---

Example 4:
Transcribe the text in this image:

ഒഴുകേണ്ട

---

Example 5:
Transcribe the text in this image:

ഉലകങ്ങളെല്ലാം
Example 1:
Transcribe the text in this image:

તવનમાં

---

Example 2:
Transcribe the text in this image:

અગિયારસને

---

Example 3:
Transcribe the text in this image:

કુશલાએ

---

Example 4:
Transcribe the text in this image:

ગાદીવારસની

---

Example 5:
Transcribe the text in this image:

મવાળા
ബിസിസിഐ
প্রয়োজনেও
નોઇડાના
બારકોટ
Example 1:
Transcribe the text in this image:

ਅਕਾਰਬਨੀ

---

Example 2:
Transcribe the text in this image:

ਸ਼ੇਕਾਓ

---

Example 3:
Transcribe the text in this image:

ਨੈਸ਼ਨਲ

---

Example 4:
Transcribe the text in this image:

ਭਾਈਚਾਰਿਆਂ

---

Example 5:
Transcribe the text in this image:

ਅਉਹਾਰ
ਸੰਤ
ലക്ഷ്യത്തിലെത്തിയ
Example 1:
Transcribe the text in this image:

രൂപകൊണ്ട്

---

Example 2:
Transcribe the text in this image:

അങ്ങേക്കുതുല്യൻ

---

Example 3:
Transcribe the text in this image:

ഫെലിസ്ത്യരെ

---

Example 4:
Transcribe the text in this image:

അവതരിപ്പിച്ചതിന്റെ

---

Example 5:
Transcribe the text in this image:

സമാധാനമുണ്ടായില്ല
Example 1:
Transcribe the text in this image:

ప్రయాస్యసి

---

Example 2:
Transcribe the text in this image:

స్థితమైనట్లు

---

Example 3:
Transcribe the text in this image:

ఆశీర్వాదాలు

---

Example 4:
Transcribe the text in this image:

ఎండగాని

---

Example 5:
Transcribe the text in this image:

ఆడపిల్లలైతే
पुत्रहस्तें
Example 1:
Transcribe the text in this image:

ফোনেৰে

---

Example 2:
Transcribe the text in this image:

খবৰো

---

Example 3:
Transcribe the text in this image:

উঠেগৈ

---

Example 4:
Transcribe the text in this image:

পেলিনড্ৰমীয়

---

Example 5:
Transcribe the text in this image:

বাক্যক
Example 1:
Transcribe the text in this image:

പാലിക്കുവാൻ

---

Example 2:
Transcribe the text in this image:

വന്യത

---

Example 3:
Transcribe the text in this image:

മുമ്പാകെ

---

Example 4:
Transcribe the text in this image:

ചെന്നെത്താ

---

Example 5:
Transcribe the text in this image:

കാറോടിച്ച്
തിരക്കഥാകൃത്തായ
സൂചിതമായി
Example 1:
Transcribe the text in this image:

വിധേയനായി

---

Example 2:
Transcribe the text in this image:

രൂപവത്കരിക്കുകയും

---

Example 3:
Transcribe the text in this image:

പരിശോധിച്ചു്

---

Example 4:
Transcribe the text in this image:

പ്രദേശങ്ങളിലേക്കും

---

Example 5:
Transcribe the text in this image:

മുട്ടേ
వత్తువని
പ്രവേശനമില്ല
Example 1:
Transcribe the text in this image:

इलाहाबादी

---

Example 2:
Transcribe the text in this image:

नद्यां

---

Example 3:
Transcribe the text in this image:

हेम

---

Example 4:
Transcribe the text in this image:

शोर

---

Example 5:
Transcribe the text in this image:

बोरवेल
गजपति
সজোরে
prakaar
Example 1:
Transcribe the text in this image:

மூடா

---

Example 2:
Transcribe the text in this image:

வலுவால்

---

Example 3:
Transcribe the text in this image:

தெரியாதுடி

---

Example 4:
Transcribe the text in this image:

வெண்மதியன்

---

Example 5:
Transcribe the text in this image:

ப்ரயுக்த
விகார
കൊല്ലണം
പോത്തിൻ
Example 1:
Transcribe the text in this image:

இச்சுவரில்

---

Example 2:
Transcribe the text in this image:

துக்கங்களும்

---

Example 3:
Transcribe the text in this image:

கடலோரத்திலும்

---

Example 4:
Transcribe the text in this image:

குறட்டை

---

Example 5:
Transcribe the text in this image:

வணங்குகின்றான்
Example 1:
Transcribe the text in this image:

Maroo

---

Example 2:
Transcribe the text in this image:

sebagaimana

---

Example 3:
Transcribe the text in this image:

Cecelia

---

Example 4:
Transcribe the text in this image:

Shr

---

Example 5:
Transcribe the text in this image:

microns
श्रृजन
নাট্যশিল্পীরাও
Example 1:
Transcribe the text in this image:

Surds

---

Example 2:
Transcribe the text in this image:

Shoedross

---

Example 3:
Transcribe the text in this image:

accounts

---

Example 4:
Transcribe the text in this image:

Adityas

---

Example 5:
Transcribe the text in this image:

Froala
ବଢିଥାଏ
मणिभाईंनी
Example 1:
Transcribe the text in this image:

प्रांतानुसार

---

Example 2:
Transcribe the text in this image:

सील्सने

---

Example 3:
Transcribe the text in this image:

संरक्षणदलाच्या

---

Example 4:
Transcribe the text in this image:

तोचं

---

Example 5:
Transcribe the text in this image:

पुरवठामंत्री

▬▬▬▬▬▬▬▬▬▬

= TASK TO COMPLETE =
Produce the entries again, character for character.

= SOLUTION BELOW =
---

Example 4:
Transcribe the text in this image:

ഒഴുകേണ്ട

---

Example 5:
Transcribe the text in this image:

ഉലകങ്ങളെല്ലാം
Example 1:
Transcribe the text in this image:

તવનમાં

---

Example 2:
Transcribe the text in this image:

અગિયારસને

---

Example 3:
Transcribe the text in this image:

કુશલાએ

---

Example 4:
Transcribe the text in this image:

ગાદીવારસની

---

Example 5:
Transcribe the text in this image:

મવાળા
ബിസിസിഐ
প্রয়োজনেও
નોઇડાના
બારકોટ
Example 1:
Transcribe the text in this image:

ਅਕਾਰਬਨੀ

---

Example 2:
Transcribe the text in this image:

ਸ਼ੇਕਾਓ

---

Example 3:
Transcribe the text in this image:

ਨੈਸ਼ਨਲ

---

Example 4:
Transcribe the text in this image:

ਭਾਈਚਾਰਿਆਂ

---

Example 5:
Transcribe the text in this image:

ਅਉਹਾਰ
ਸੰਤ
ലക്ഷ്യത്തിലെത്തിയ
Example 1:
Transcribe the text in this image:

രൂപകൊണ്ട്

---

Example 2:
Transcribe the text in this image:

അങ്ങേക്കുതുല്യൻ

---

Example 3:
Transcribe the text in this image:

ഫെലിസ്ത്യരെ

---

Example 4:
Transcribe the text in this image:

അവതരിപ്പിച്ചതിന്റെ

---

Example 5:
Transcribe the text in this image:

സമാധാനമുണ്ടായില്ല
Example 1:
Transcribe the text in this image:

ప్రయాస్యసి

---

Example 2:
Transcribe the text in this image:

స్థితమైనట్లు

---

Example 3:
Transcribe the text in this image:

ఆశీర్వాదాలు

---

Example 4:
Transcribe the text in this image:

ఎండగాని

---

Example 5:
Transcribe the text in this image:

ఆడపిల్లలైతే
पुत्रहस्तें
Example 1:
Transcribe the text in this image:

ফোনেৰে

---

Example 2:
Transcribe the text in this image:

খবৰো

---

Example 3:
Transcribe the text in this image:

উঠেগৈ

---

Example 4:
Transcribe the text in this image:

পেলিনড্ৰমীয়

---

Example 5:
Transcribe the text in this image:

বাক্যক
Example 1:
Transcribe the text in this image:

പാലിക്കുവാൻ

---

Example 2:
Transcribe the text in this image:

വന്യത

---

Example 3:
Transcribe the text in this image:

മുമ്പാകെ

---

Example 4:
Transcribe the text in this image:

ചെന്നെത്താ

---

Example 5:
Transcribe the text in this image:

കാറോടിച്ച്
തിരക്കഥാകൃത്തായ
സൂചിതമായി
Example 1:
Transcribe the text in this image:

വിധേയനായി

---

Example 2:
Transcribe the text in this image:

രൂപവത്കരിക്കുകയും

---

Example 3:
Transcribe the text in this image:

പരിശോധിച്ചു്

---

Example 4:
Transcribe the text in this image:

പ്രദേശങ്ങളിലേക്കും

---

Example 5:
Transcribe the text in this image:

മുട്ടേ
వత్తువని
പ്രവേശനമില്ല
Example 1:
Transcribe the text in this image:

इलाहाबादी

---

Example 2:
Transcribe the text in this image:

नद्यां

---

Example 3:
Transcribe the text in this image:

हेम

---

Example 4:
Transcribe the text in this image:

शोर

---

Example 5:
Transcribe the text in this image:

बोरवेल
गजपति
সজোরে
prakaar
Example 1:
Transcribe the text in this image:

மூடா

---

Example 2:
Transcribe the text in this image:

வலுவால்

---

Example 3:
Transcribe the text in this image:

தெரியாதுடி

---

Example 4:
Transcribe the text in this image:

வெண்மதியன்

---

Example 5:
Transcribe the text in this image:

ப்ரயுக்த
விகார
കൊല്ലണം
പോത്തിൻ
Example 1:
Transcribe the text in this image:

இச்சுவரில்

---

Example 2:
Transcribe the text in this image:

துக்கங்களும்

---

Example 3:
Transcribe the text in this image:

கடலோரத்திலும்

---

Example 4:
Transcribe the text in this image:

குறட்டை

---

Example 5:
Transcribe the text in this image:

வணங்குகின்றான்
Example 1:
Transcribe the text in this image:

Maroo

---

Example 2:
Transcribe the text in this image:

sebagaimana

---

Example 3:
Transcribe the text in this image:

Cecelia

---

Example 4:
Transcribe the text in this image:

Shr

---

Example 5:
Transcribe the text in this image:

microns
श्रृजन
নাট্যশিল্পীরাও
Example 1:
Transcribe the text in this image:

Surds

---

Example 2:
Transcribe the text in this image:

Shoedross

---

Example 3:
Transcribe the text in this image:

accounts

---

Example 4:
Transcribe the text in this image:

Adityas

---

Example 5:
Transcribe the text in this image:

Froala
ବଢିଥାଏ
मणिभाईंनी
Example 1:
Transcribe the text in this image:

प्रांतानुसार

---

Example 2:
Transcribe the text in this image:

सील्सने

---

Example 3:
Transcribe the text in this image:

संरक्षणदलाच्या

---

Example 4:
Transcribe the text in this image:

तोचं

---

Example 5:
Transcribe the text in this image:

पुरवठामंत्री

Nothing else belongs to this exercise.